TOKYO (Reuters) – Oil prices fell on Thursday, extending losses from the previous session after official data showed U.S. crude and gasoline stocks rose against expectations and production hit a record.
Brent crude futures <LCOc1> were down 16 cents, or 0.3%, at $63.90 a barrel by 0141 GMT, having dropped 0.3% on Wednesday.
U.S. West Texas Intermediate crude <CLc1> fell 21 cents, or 0.4%, to $57.90, after falling 0.5% in the previous session.
Crude stockpiles in the United States swelled 1.6 million barrels last week as production hit a record high of 12.9 million barrels per day (bpd) and refinery runs slowed, the Energy Information Administration said. Analysts in a Reuters poll had forecast an inventory drop of 418,000 barrels.
More bearish was a 5.1 million-barrel rise in gasoline stocks, compared with forecasts for a 1.2 million-barrel gain.
Oil prices had risen earlier this week on expectations that China and the United States, the world’s two biggest crude users, would soon sign a preliminary agreement, putting an end to their 16-month trade dispute.
“The stock data overshadowed other supply-side issues and a general pick-up in sentiment regarding the U.S.-China trade deal,” ANZ Research said in a note.

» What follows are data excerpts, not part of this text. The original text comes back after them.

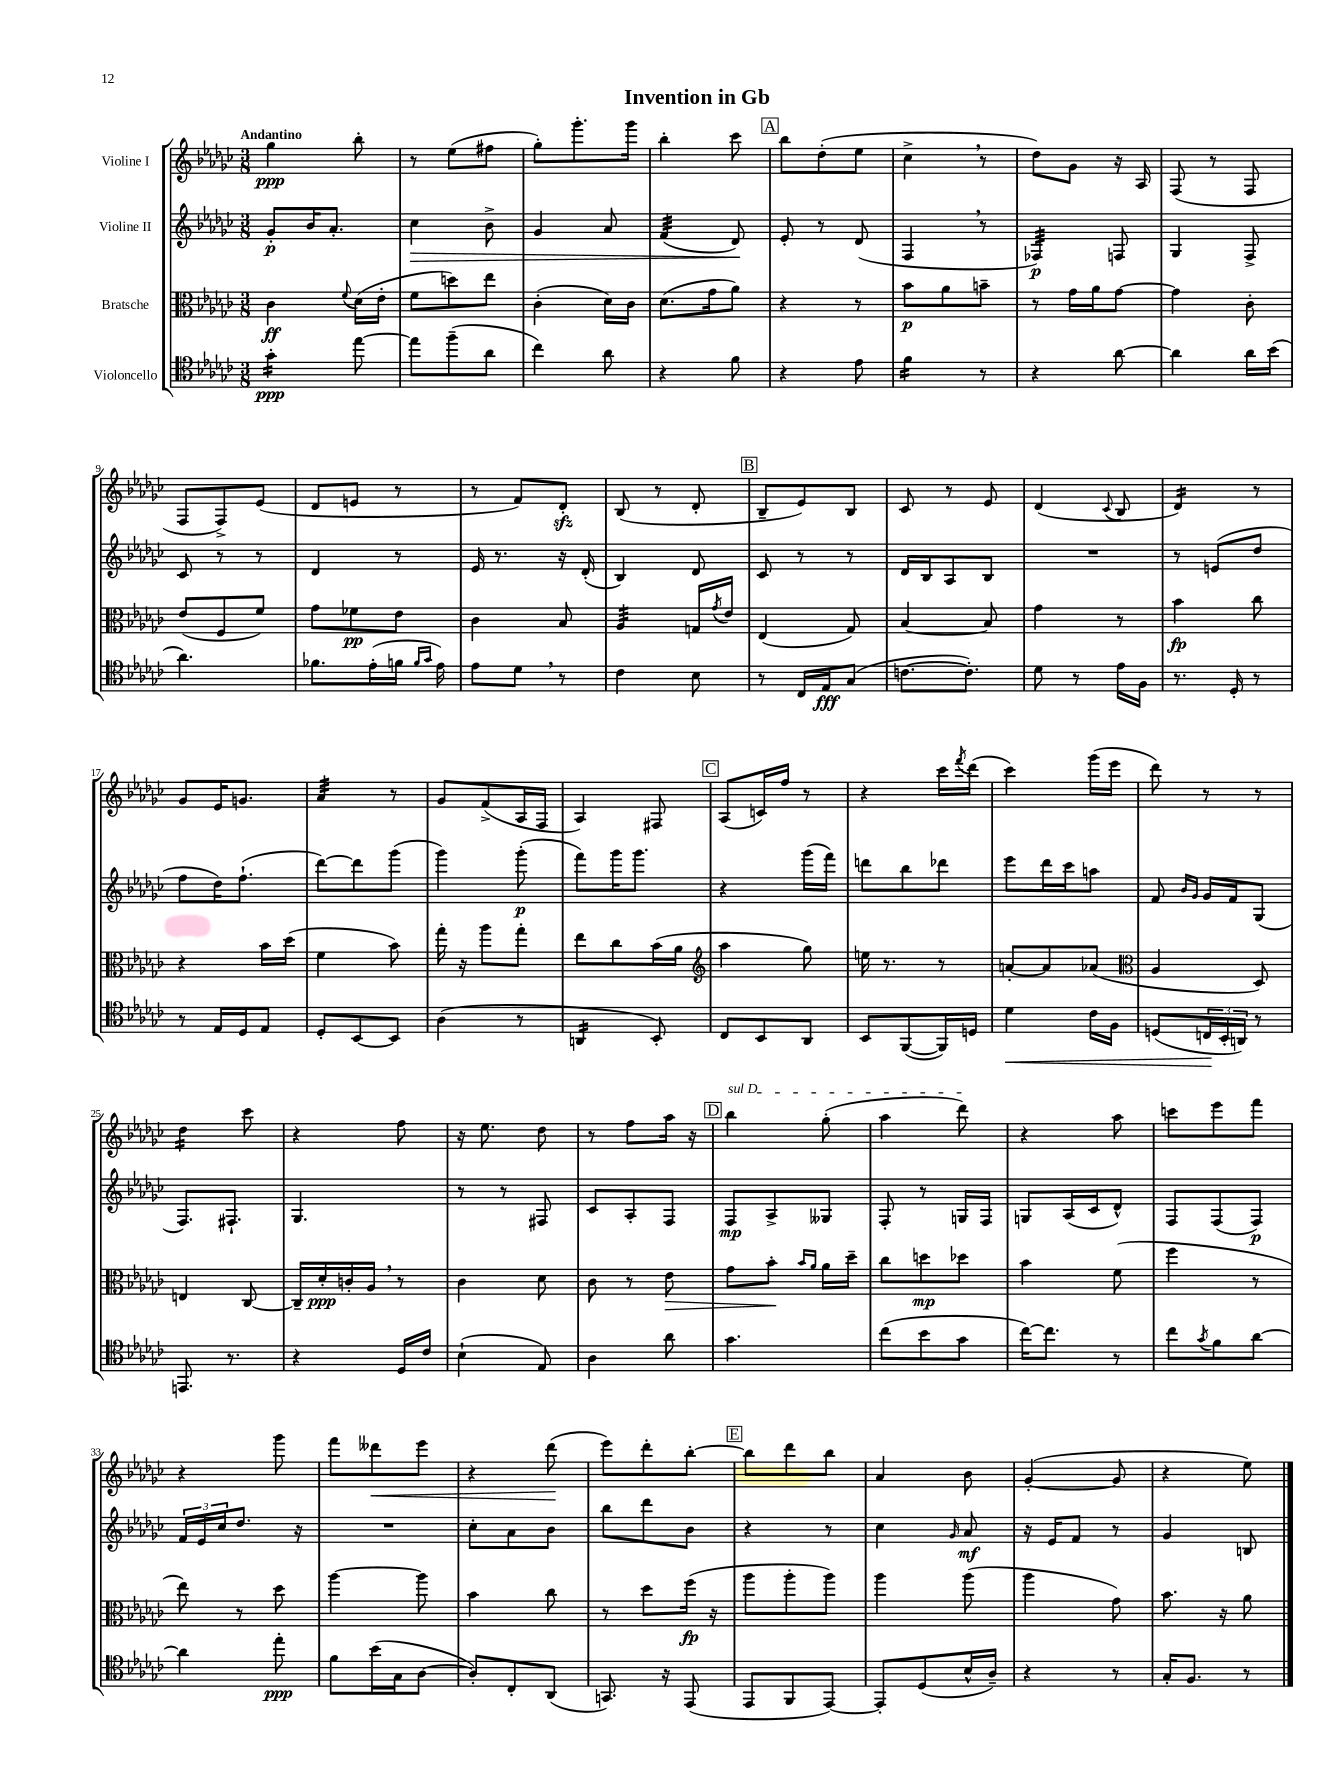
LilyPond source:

\header { title = "Invention in Gb" }
<<
\new StaffGroup <<
\new Staff = "s0" \with { instrumentName = "Violine I" } {
    \clef treble \key ges \major \numericTimeSignature \time 3/8 \tempo "Andantino"
    ges''4\ppp bes''8-. |
    r8 ees''8( fis''8 |
    ges''8-.) ges'''8.-. ges'''16 |
    bes''4-. ces'''8 |
    \mark \markup { \box "A" } bes''8 des''8-.( ees''8 |
    ces''4-> \breathe r8 |
    des''8) ges'8 r16 aes16 |
    f8( r8 f8 |
    f8 f8->) ees'8( |
    des'8 e'8 r8 |
    r8 f'8) des'8-.\sfz |
    bes8( r8 des'8-. |
    \mark \markup { \box "B" } bes8-- ees'8) bes8 |
    ces'8 r8 ees'8 |
    des'4( \appoggiatura { ces'8 } bes8 |
    des'4:16) r8 |
    ges'8 ees'16 g'8. |
    aes'4:32 r8 |
    ges'8 f'8->( aes16 f16 |
    aes4) fis8 |
    \mark \markup { \box "C" } aes8( c'16) f''16 r8 |
    r4 ces'''16 \acciaccatura { f'''8 } des'''16( |
    ces'''4) ges'''16( ees'''16 |
    des'''8) r8 r8 |
    des''4:16 ces'''8 |
    r4 f''8 |
    r16 ees''8. des''8 |
    r8 f''8 aes''16 r16 |
    \mark \markup { \box "D" } \once \override TextSpanner.bound-details.left.text = \markup { \italic "sul D" } bes''4\startTextSpan ges''8-.( |
    aes''4 des'''8\stopTextSpan) |
    r4 aes''8 |
    c'''8 ees'''8 f'''8 |
    r4 ges'''8 |
    f'''8 deses'''8\< ees'''8 |
    r4 des'''8\!( |
    ees'''8) des'''8-. bes''8~-. |
    \mark \markup { \box "E" } bes''8 des'''8 bes''8 |
    aes'4 bes'8 |
    ges'4~-.( ges'8 |
    r4 ees''8) \bar "|." |
}
\new Staff = "s1" \with { instrumentName = "Violine II" } {
    \clef treble \key ges \major \numericTimeSignature \time 3/8
    ges'8-.\p bes'16 aes'8.-. |
    ces''4\> bes'8-> |
    ges'4 aes'8 |
    f'4:32( des'8\!) |
    \mark \markup { \box "A" } ees'8-. r8 des'8( |
    f4 \breathe r8 |
    fes4:32\p) f8 |
    ges4 f8-> |
    ces'8 r8 r8 |
    des'4 r8 |
    ees'16 r8. r16 des'16-.( |
    bes4) des'8 |
    \mark \markup { \box "B" } ces'8 r8 r8 |
    des'16 bes16 aes8 bes8 |
    R4. |
    r8 e'8( des''8 |
    f''8 des''16) f''8.-!( |
    des'''8~) des'''8 ges'''8( |
    ges'''4) ges'''8-.\p( |
    f'''8) ges'''16 ges'''8. |
    \mark \markup { \box "C" } r4 ges'''16( f'''16) |
    d'''8 bes''8 des'''8 |
    ees'''8 des'''16 ces'''16 a''8 |
    f'8 \grace { bes'16 ges'16 } ges'16 f'16 ges8( |
    f8.) fis8.-! |
    ges4. |
    r8 r8 fis8 |
    ces'8 aes8-. f8 |
    \mark \markup { \box "D" } f8\mp aes8-> geses8 |
    f8-. r8 g16 f16 |
    g8 aes16( ces'16 des'8-^) |
    f8 f8( f8\p) |
    \tuplet 3/2 { f'16 ees'16 ces''16 } des''8. r16 |
    R4. |
    ces''8-. aes'8 bes'8 |
    bes''8 des'''8 bes'8 |
    \mark \markup { \box "E" } r4 r8 |
    ces''4 \grace { ges'16 } aes'8\mf |
    r16 ees'16 f'8 r8 |
    ges'4 b8 \bar "|." |
}
\new Staff = "s2" \with { instrumentName = "Bratsche" } {
    \clef alto \key ges \major \numericTimeSignature \time 3/8
    ces'4\ff \appoggiatura { f'8 } des'16( ees'16-. |
    f'8 d''8) ees''8 |
    ces'4-.( des'16) ces'16 |
    des'8.( ges'16 aes'8) |
    \mark \markup { \box "A" } r4 r8 |
    bes'8\p aes'8 b'8-- |
    r8 ges'16 aes'16 ges'8~ |
    ges'4 ces'8-. |
    ees'8( f8 f'8) |
    ges'8 fes'8\pp ees'8 |
    ces'4 bes8 |
    aes4:32 g16 \acciaccatura { ges'8 } ees'16 |
    \mark \markup { \box "B" } ees4( ges8) |
    bes4~ bes8 |
    ges'4 r8 |
    bes'4\fp ces''8 |
    r4 bes'16 des''16( |
    f'4 bes'8) |
    ges''16-. r16 aes''8 ges''8-. |
    ees''8 ces''8 bes'16( aes'16 |
    \mark \markup { \box "C" } \clef treble aes''4 ges''8) |
    e''16 r8. r8 |
    a'8~-. a'8 aes'8( |
    \clef alto aes4 des8) |
    e4 ces8~ |
    ces16-- des'16-.\ppp c'16-. aes16 \breathe r8 |
    ces'4 des'8 |
    ces'8 r8 ees'8\> |
    \mark \markup { \box "D" } ges'8 bes'8-.\! \grace { bes'16 aes'16 } aes'16 des''16-- |
    ces''8 d''8\mp des''8 |
    bes'4 f'8( |
    f''4 r8 |
    ees''8) r8 des''8 |
    aes''4~ aes''8 |
    bes'4 ces''8 |
    r8 des''8 f''16\fp( r16 |
    \mark \markup { \box "E" } aes''8 aes''8-. aes''8) |
    aes''4 aes''8( |
    aes''4 ges'8) |
    bes'8. r16 aes'8 \bar "|." |
}
\new Staff = "s3" \with { instrumentName = "Violoncello" } {
    \clef tenor \key ges \major \numericTimeSignature \time 3/8
    ges'4:16-.\ppp ees''8~ |
    ees''8 f''8--( aes'8 |
    ces''4) aes'8 |
    r4 f'8 |
    \mark \markup { \box "A" } r4 ees'8 |
    f'4:16 r8 |
    r4 aes'8~ |
    aes'4 aes'16 bes'16( |
    aes'4.) |
    fes'8. ees'16-.( f'16 \grace { f'16 ges'16 } ees'16) |
    ees'8 des'8 \breathe r8 |
    ces'4 bes8 |
    \mark \markup { \box "B" } r8 ces16 ees16\fff ges8( |
    c'8.~ c'8.-.) |
    des'8 r8 ees'16 f16 |
    r8. des16-. r8 |
    r8 ees16 des16 ees8 |
    des8-. bes,8~ bes,8 |
    aes4( r8 |
    a,4:16 bes,8-.) |
    \mark \markup { \box "C" } ces8 bes,8 aes,8 |
    bes,8 f,8~( f,16) d16 |
    des'4\< ces'16 f16 |
    d8( \tuplet 3/2 { c16\! bes,16-. a,16) } r8 |
    e,8. r8. |
    r4 des16 ces'16 |
    bes4-!( ees8) |
    aes4 aes'8 |
    \mark \markup { \box "D" } ges'4. |
    ces''8( bes'8 ges'8 |
    ces''16~) ces''8. r8 |
    ces''8 \acciaccatura { ges'8 } f'8 aes'8~ |
    aes'4 ees''8-.\ppp |
    f'8 bes'16( ges16 aes8~ |
    aes8-.) ces8-. aes,8( |
    g,8.) r16 ees,8( |
    \mark \markup { \box "E" } ees,8 f,8 ees,8~) |
    ees,8-. des8( bes16-^ aes16--) |
    r4 r8 |
    ges16-. f8. r8 \bar "|." |
}
>>
>>
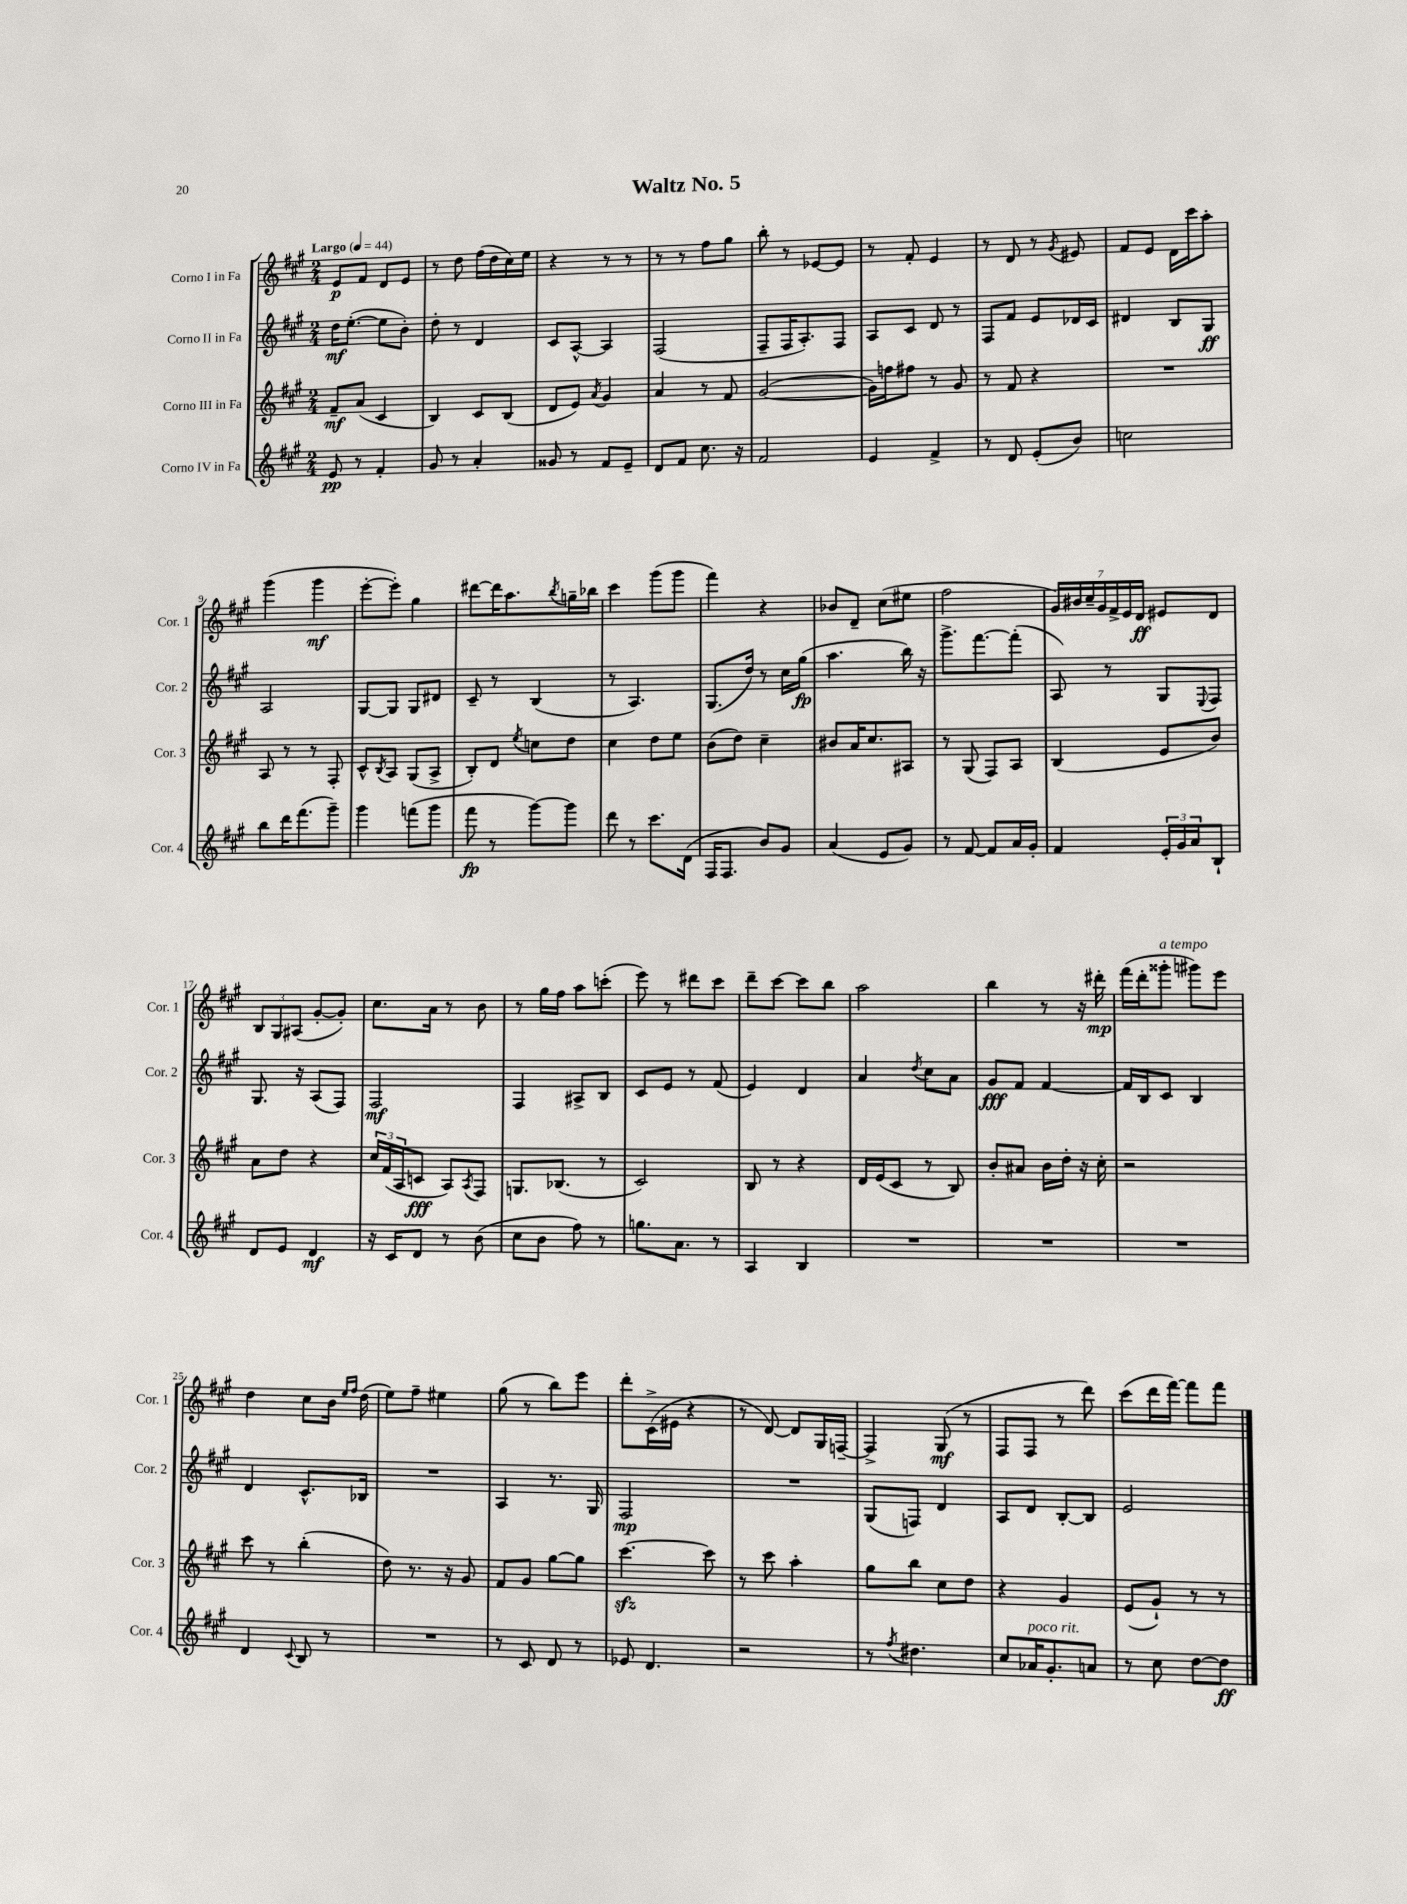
\header { title = "Waltz No. 5" }
<<
\new StaffGroup <<
\new Staff = "s0" \with { instrumentName = "Corno I in Fa" shortInstrumentName = "Cor. 1" } {
    \clef treble \key a \major \numericTimeSignature \time 2/4 \tempo "Largo" 4 = 44
    e'8\p fis'8 d'8 e'8 |
    r8 d''8 fis''16( d''16 cis''16) e''16 |
    r4 r8 r8 |
    r8 r8 fis''8 gis''8 |
    b''8-. r8 ees'8~ ees'8 |
    r8 fis'8-. e'4 |
    r8 d'8 r8 \acciaccatura { gis'8 } eis'8 |
    fis'8 e'8 d'16 cis'''16 a''8-. |
    gis'''4( gis'''4\mf |
    e'''8~-. e'''8-.) gis''4 |
    dis'''8~ dis'''16 a''8. \acciaccatura { b''8 } g''16-- bes''16 |
    cis'''4 gis'''8( gis'''8 |
    fis'''4) r4 |
    bes'8 d'8-- cis''8( eis''8 |
    fis''2 |
    \tuplet 7/4 { gis'16) bis'16 cis''16-- gis'16 fis'16-> e'16 d'16\ff } eis'8 d'8 |
    \tuplet 3/2 { b8 gis8 ais8( } gis'8~-. gis'8-.) |
    cis''8. a'16 r8 b'8 |
    r8 gis''16 fis''16 a''8 c'''8-.( |
    e'''8) r8 dis'''8 cis'''8 |
    d'''8-- cis'''8~ cis'''8 b''8 |
    a''2 |
    b''4 r8 r16 dis'''16-.\mp |
    fis'''16( d'''16-. gisis'''8-.^\markup { \italic "a tempo" } gis'''8) e'''8 |
    d''4 cis''8 b'16 \grace { e''16 fis''16 } d''16( |
    e''8) fis''8-- eis''4 |
    gis''8( r8 b''8) e'''8 |
    d'''8-. cis'16->( eis'16 r4 |
    r8 d'8~) d'8 gis16 f16~-- |
    f4-> gis8\mf( r8 |
    fis8 fis8 r8 d'''8) |
    cis'''8( d'''16 fis'''16~) fis'''8 fis'''8 \bar "|." |
}
\new Staff = "s1" \with { instrumentName = "Corno II in Fa" shortInstrumentName = "Cor. 2" } {
    \clef treble \key a \major \numericTimeSignature \time 2/4
    d''16\mf e''8.~-.( e''8 b'8-.) |
    d''8-. r8 d'4 |
    cis'8 a8~-^ a4 |
    fis2( |
    fis8-- fis16 a8.-.) fis8 |
    a8 cis'8 d'8 r8 |
    fis8 fis'8 e'8 des'16 cis'16 |
    dis'4 b8 gis8\ff |
    a2 |
    gis8~ gis8 gis8 dis'8 |
    cis'8-- r8 b4( |
    r8 a4.) |
    gis8.( d''16) r8 cis''16 gis''16\fp( |
    a''4. b''16) r16 |
    gis'''8.-> fis'''8.~ fis'''8-.( |
    a8) r8 gis8 \appoggiatura { e8 } fis8 |
    gis8. r16 a8( fis8) |
    fis2\mf |
    fis4 ais8-> b8 |
    cis'8 e'8 r8 fis'8( |
    e'4) d'4 |
    a'4 \acciaccatura { d''8 } cis''8 a'8 |
    gis'8\fff fis'8 fis'4~ |
    fis'16 b16 cis'8 b4 |
    d'4 cis'8.-^ bes16 |
    R2 |
    a4 r8. gis16 |
    fis2\mp |
    R2 |
    gis8( f8) d'4 |
    a8 d'8 b8~-. b8 |
    e'2 \bar "|." |
}
\new Staff = "s2" \with { instrumentName = "Corno III in Fa" shortInstrumentName = "Cor. 3" } {
    \clef treble \key a \major \numericTimeSignature \time 2/4
    fis'8--\mf a'8( cis'4 |
    b4) cis'8 b8( |
    d'8 e'8) \acciaccatura { a'8 } gis'4 |
    a'4 r8 fis'8 |
    gis'2~( |
    gis'16) f''16 fis''8 r8 gis'8 |
    r8 fis'8 r4 |
    R2 |
    a8 r8 r8 fis8-. |
    cis'8-^ \acciaccatura { b8 } a8 gis8( a8-> |
    b8-.) d'8 \acciaccatura { e''8 } c''8 d''8 |
    cis''4 d''8 e''8 |
    b'8( d''8) cis''4-- |
    bis'8 a'16 cis''8. ais8 |
    r8 gis8( fis8) a8 |
    b4( e'8 b'8) |
    a'8 d''8 r4 |
    \tuplet 3/2 { cis''16 fis'16( a16 } c'8\fff a8) \acciaccatura { a8 } fis8 |
    g8. bes8.( r8 |
    cis'2) |
    b8 r8 r4 |
    d'16 e'16( cis'8 r8 b8) |
    b'8-. ais'8 b'16 d''16-. r16 cis''16-. |
    r2 |
    cis'''8 r8 b''4-.( |
    d''8) r8. r16 gis'8 |
    fis'8 gis'8 gis''8~ gis''8 |
    cis'''4.~\sfz cis'''8 |
    r8 cis'''8 a''4-. |
    gis''8 b''8 cis''8 d''8 |
    r4 gis'4 |
    e'8( gis'8-!) r8 r8 \bar "|." |
}
\new Staff = "s3" \with { instrumentName = "Corno IV in Fa" shortInstrumentName = "Cor. 4" } {
    \clef treble \key a \major \numericTimeSignature \time 2/4
    e'8\pp r8 fis'4-. |
    gis'8 r8 a'4-. |
    gisis'8 r8 fis'8 e'8-- |
    d'8 fis'8 cis''8. r16 |
    fis'2 |
    e'4 fis'4-> |
    r8 d'8 e'8-.( b'8) |
    c''2 |
    b''8 d'''16 fis'''8.( gis'''8--) |
    gis'''4 f'''8( gis'''8 |
    fis'''8\fp r8 gis'''8~) gis'''8 |
    d'''8 r8 cis'''8. d'16( |
    fis16 fis8. b'8) gis'8 |
    a'4( e'8 gis'8) |
    r8 fis'8~ fis'8 a'16 gis'16-. |
    fis'4 \tuplet 3/2 { e'16-. gis'16 a'16 } b8-! |
    d'8 e'8 d'4\mf |
    r16 cis'16 d'8 r8 b'8( |
    cis''8 b'8 fis''8) r8 |
    g''8. a'8. r8 |
    a4 b4 |
    R2 |
    R2 |
    R2 |
    d'4 \appoggiatura { cis'8 } b8 r8 |
    R2 |
    r8 cis'8 d'8 r8 |
    ees'8 d'4. |
    r2 |
    r8 \acciaccatura { fis''8 } dis''4. |
    cis''8 aes'16^\markup { \italic "poco rit." } gis'8.-. a'8 |
    r8 cis''8 d''8~ d''8\ff \bar "|." |
}
>>
>>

Forces based in eastern Libya said on Wednesday they had driven rival factions from the 70,000-bpd El Feel oilfield after attacking the area with air strikes, leading to production being halted and raising some worries about supply.
In the United States as well, energy services company Baker Hughes <BRK.N> reported that U.S. oil drillers reduced the number of drilling rigs for a record 12 months in a row.
Drillers cut three oil rigs in the week to Nov. 27, bringing the count down to 668, lowest since April 2017, Baker Hughes said in its report released a day early due to the U.S. Thanksgiving holiday.